Besides the three Armymen, the other slain men are two CRPF jawans and a civilian who fell in Saturday’s militant ambush on a Srinagar-bound force convoy along the Srinagar-Jammu highway at Sempora, Pampore and subsequent shootout. Nine other CRPF men were injured.

An earlier report had said one of the militants was shot dead by troops as he came out of the main block at the campus firing from his AK-47 rifle, but police officials denied it.

Amid the fierce gunbattle, the building caught fire and loud explosions were heard even at a distance. “Efforts are underway to drive the terrorists out”, an Army official had said Sunday afternoon. The Army, which is leading the fight against the militants and is being assisted by the CRPF and the local police’s counterinsurgency Special Operations Group (SOG), also used remotely controlled camera drones in the operation. A police officer said that UAVs fitted with cameras have been pressed into service to ascertain the position of militants. Army helicopters were seen flying near the encounter site earlier in the day.

Capt. Kumar was killed as he at the head of a crack team of its Para Special Forces overnight tried to storm the main block within the campus. Police sources said he was critically injured in barrage of gunfire when he along with a group of special force personnel tried to storm the building around 2 am Sunday. He was rushed to a nearby Army hospital, where he succumbed soon. Lance Naik Prakash, who was critically injured in the militant firing, also died in hospital.

The 23-year-old Capt. Kumar, a resident of Jind district in Haryana, had joined the Army only three years ago and had recently taken part in two successful operations where three militants were killed, a defence spokesman said.

He added: “He was a very brave and intrepid officer with barely three years of service but maturity beyond his years.”

After a few hours’ lull, firing between the militants and the security forces resumed with first light on Sunday. The armed standoff began when the militants after targeting the CRPF convoy with gunfire ran into nearby JK EDI campus and took positions in the main block on Saturday afternoon. Eleven CRPF jawans were wounded, two of them fatally, in the militant ambush and subsequent gunbattle.

A local resident who was working as a gardener within the campus was also killed. Unofficial reports said a third CRPF jawan among the injured also died in hospital. However, a spokesman of the CRPF said only two of its jawans died and identified them as head constable G.D. Bhola Prasad of the 144 Battalion and constable-driver R.K. Raina of the 79 Battalion.

The gunmen were immediately surrounded by security forces after they targeted the CRPF convoy with gunfire and then fled into nearby JK EDI campus. While one CRPF jawan on board a bus was killed on the spot, one or two among eleven others injured in the ambush died in hospital. Abdul Gani Mir, 48, who worked as a gardener at the campus and was also injured in initial firing, died in hospital later, police and hospital sources said.

While an armed standoff was under way, 115 students, faculty members and other staff who were trapped inside the campus were evacuated to safer places, 25 of them from the main block where the militants took up positions.

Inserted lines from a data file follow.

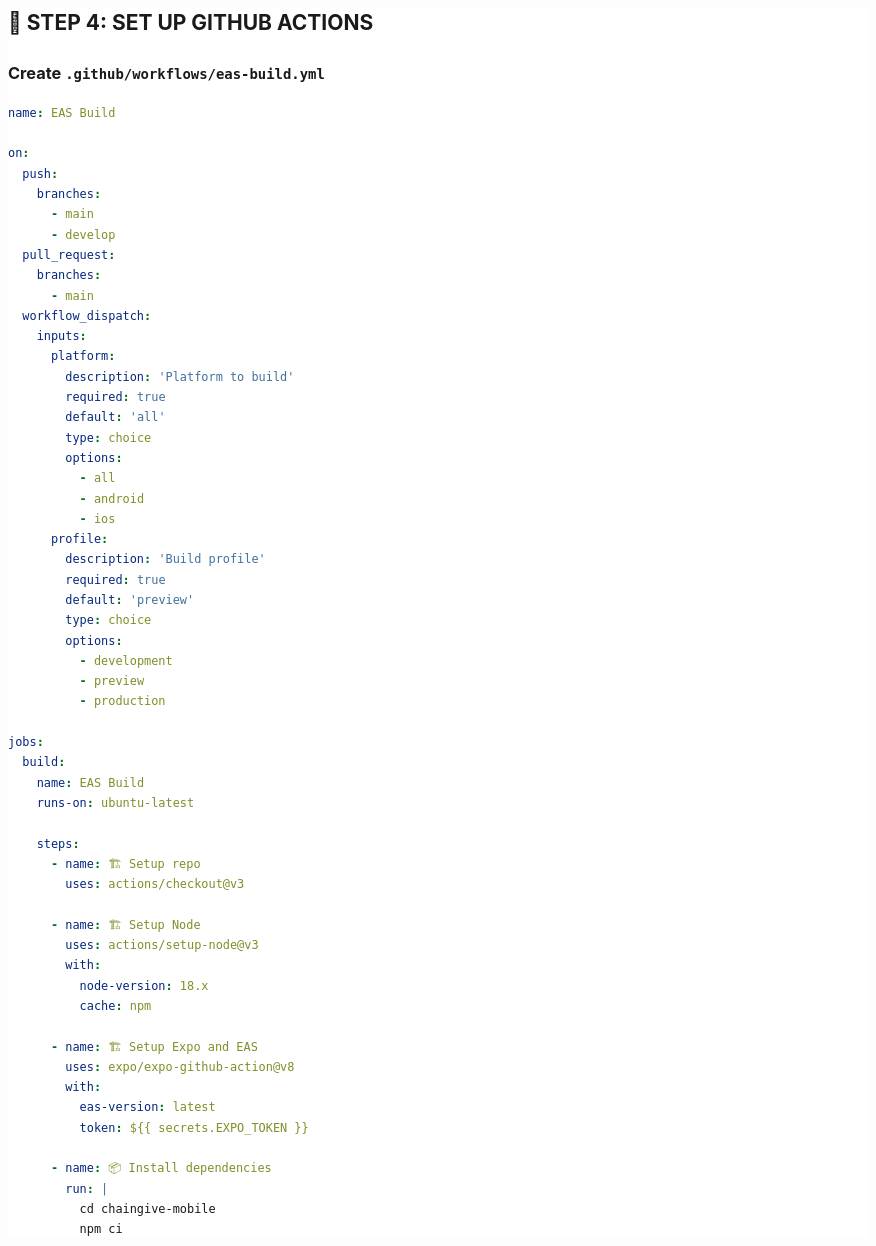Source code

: 
## 🔄 **STEP 4: SET UP GITHUB ACTIONS**

### **Create `.github/workflows/eas-build.yml`**

```yaml
name: EAS Build

on:
  push:
    branches:
      - main
      - develop
  pull_request:
    branches:
      - main
  workflow_dispatch:
    inputs:
      platform:
        description: 'Platform to build'
        required: true
        default: 'all'
        type: choice
        options:
          - all
          - android
          - ios
      profile:
        description: 'Build profile'
        required: true
        default: 'preview'
        type: choice
        options:
          - development
          - preview
          - production

jobs:
  build:
    name: EAS Build
    runs-on: ubuntu-latest
    
    steps:
      - name: 🏗 Setup repo
        uses: actions/checkout@v3

      - name: 🏗 Setup Node
        uses: actions/setup-node@v3
        with:
          node-version: 18.x
          cache: npm

      - name: 🏗 Setup Expo and EAS
        uses: expo/expo-github-action@v8
        with:
          eas-version: latest
          token: ${{ secrets.EXPO_TOKEN }}

      - name: 📦 Install dependencies
        run: |
          cd chaingive-mobile
          npm ci

```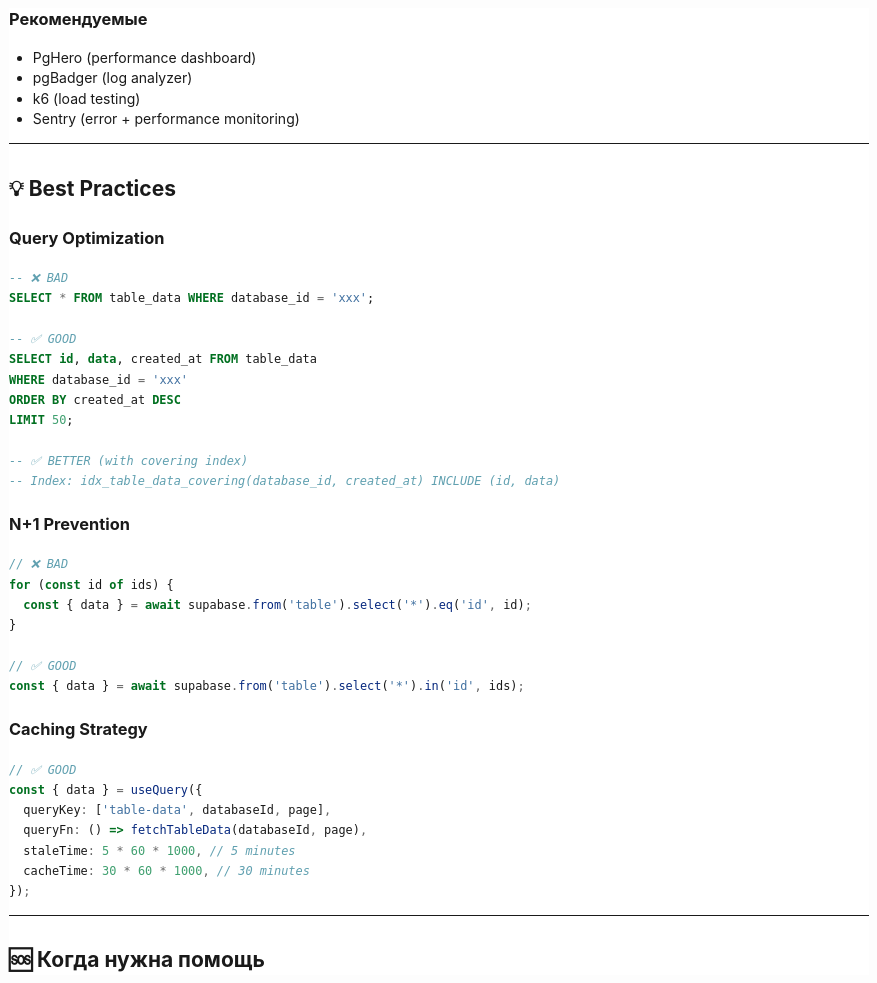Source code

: ### Рекомендуемые
- PgHero (performance dashboard)
- pgBadger (log analyzer)
- k6 (load testing)
- Sentry (error + performance monitoring)

---

## 💡 Best Practices

### Query Optimization
```sql
-- ❌ BAD
SELECT * FROM table_data WHERE database_id = 'xxx';

-- ✅ GOOD
SELECT id, data, created_at FROM table_data
WHERE database_id = 'xxx'
ORDER BY created_at DESC
LIMIT 50;

-- ✅ BETTER (with covering index)
-- Index: idx_table_data_covering(database_id, created_at) INCLUDE (id, data)
```

### N+1 Prevention
```typescript
// ❌ BAD
for (const id of ids) {
  const { data } = await supabase.from('table').select('*').eq('id', id);
}

// ✅ GOOD
const { data } = await supabase.from('table').select('*').in('id', ids);
```

### Caching Strategy
```typescript
// ✅ GOOD
const { data } = useQuery({
  queryKey: ['table-data', databaseId, page],
  queryFn: () => fetchTableData(databaseId, page),
  staleTime: 5 * 60 * 1000, // 5 minutes
  cacheTime: 30 * 60 * 1000, // 30 minutes
});
```

---

## 🆘 Когда нужна помощь
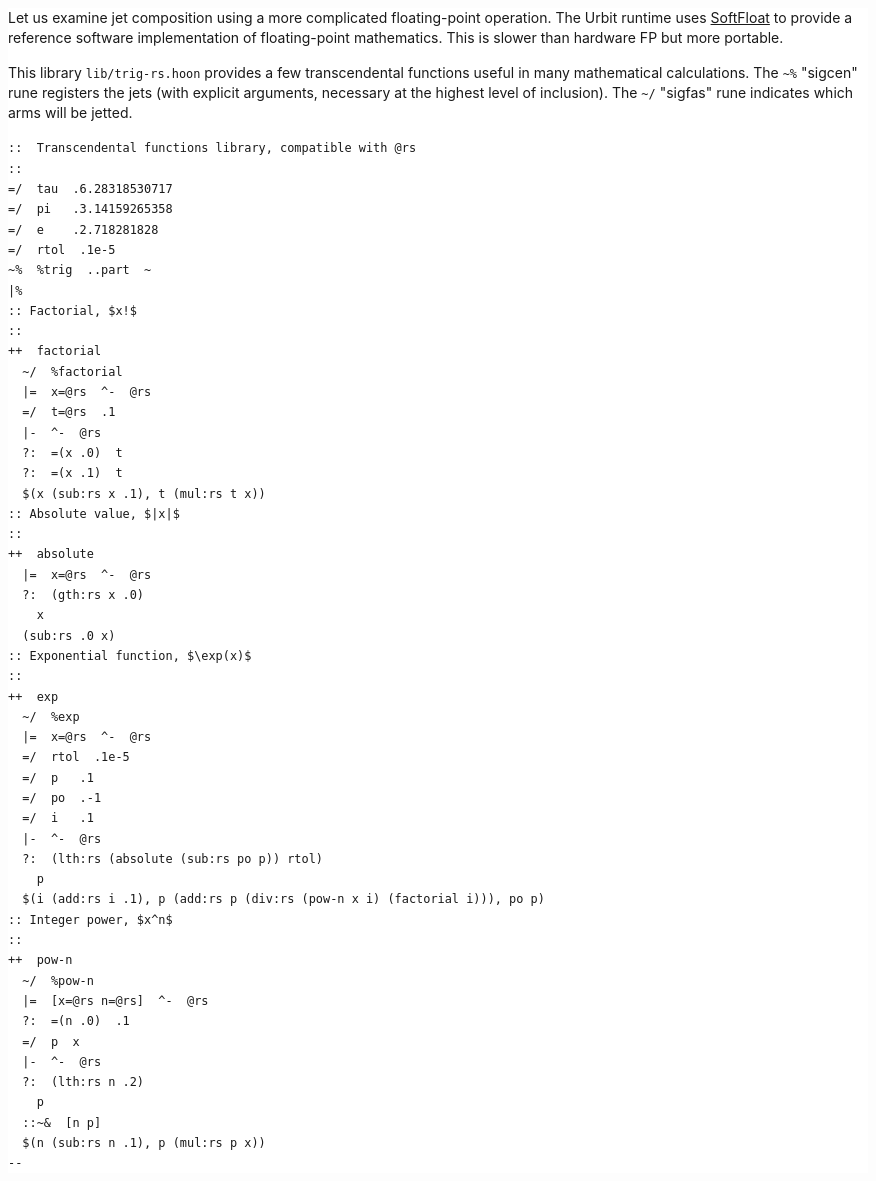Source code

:Let us examine jet composition using a more complicated floating-point operation.  The Urbit runtime uses [SoftFloat](http://www.jhauser.us/arithmetic/SoftFloat-3/doc/SoftFloat.html) to provide a reference software implementation of floating-point mathematics.  This is slower than hardware FP but more portable.

This library `lib/trig-rs.hoon` provides a few transcendental functions useful in many mathematical calculations. The `~%` "sigcen" rune registers the jets (with explicit arguments, necessary at the highest level of inclusion). The `~/` "sigfas" rune indicates which arms will be jetted.

```hoon {caption="\\texttt{lib/trig-rs.hoon}"}
::  Transcendental functions library, compatible with @rs
::
=/  tau  .6.28318530717
=/  pi   .3.14159265358
=/  e    .2.718281828
=/  rtol  .1e-5
~%  %trig  ..part  ~
|%
:: Factorial, $x!$
::
++  factorial
  ~/  %factorial
  |=  x=@rs  ^-  @rs
  =/  t=@rs  .1
  |-  ^-  @rs
  ?:  =(x .0)  t
  ?:  =(x .1)  t
  $(x (sub:rs x .1), t (mul:rs t x))
:: Absolute value, $|x|$
::
++  absolute
  |=  x=@rs  ^-  @rs
  ?:  (gth:rs x .0)
    x
  (sub:rs .0 x)
:: Exponential function, $\exp(x)$
::
++  exp
  ~/  %exp
  |=  x=@rs  ^-  @rs
  =/  rtol  .1e-5
  =/  p   .1
  =/  po  .-1
  =/  i   .1
  |-  ^-  @rs
  ?:  (lth:rs (absolute (sub:rs po p)) rtol)
    p
  $(i (add:rs i .1), p (add:rs p (div:rs (pow-n x i) (factorial i))), po p)
:: Integer power, $x^n$
::
++  pow-n
  ~/  %pow-n
  |=  [x=@rs n=@rs]  ^-  @rs
  ?:  =(n .0)  .1
  =/  p  x
  |-  ^-  @rs
  ?:  (lth:rs n .2)
    p
  ::~&  [n p]
  $(n (sub:rs n .1), p (mul:rs p x))
--
```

As possibly no more civilians were left within the campus, reinforcements from the CRPF were joined by members of J&K police’s counterinsurgency Special Operations Group (SoG) to take on holed-up militants. A column of Army which were on standby too stepped in.

Some of the students and faculty members who were earlier trapped inside the main block of the campus after the outbreak of gun battle told reporters that militants asked them to leave as they apparently did not want any harm should come to them.

A police official said that after opening fire at the CRPF convoy, the militant trio fled into nearby JK EDI campus and before taking positions on ground and first floor of the main building tossed a hand grenade towards the CRPF men, causing minor injuries to some of them. This was followed by the exchange of fire between the two sides. Simultaneously efforts were started by police to evacuate the trapped students and faculty members of the Institute, he said.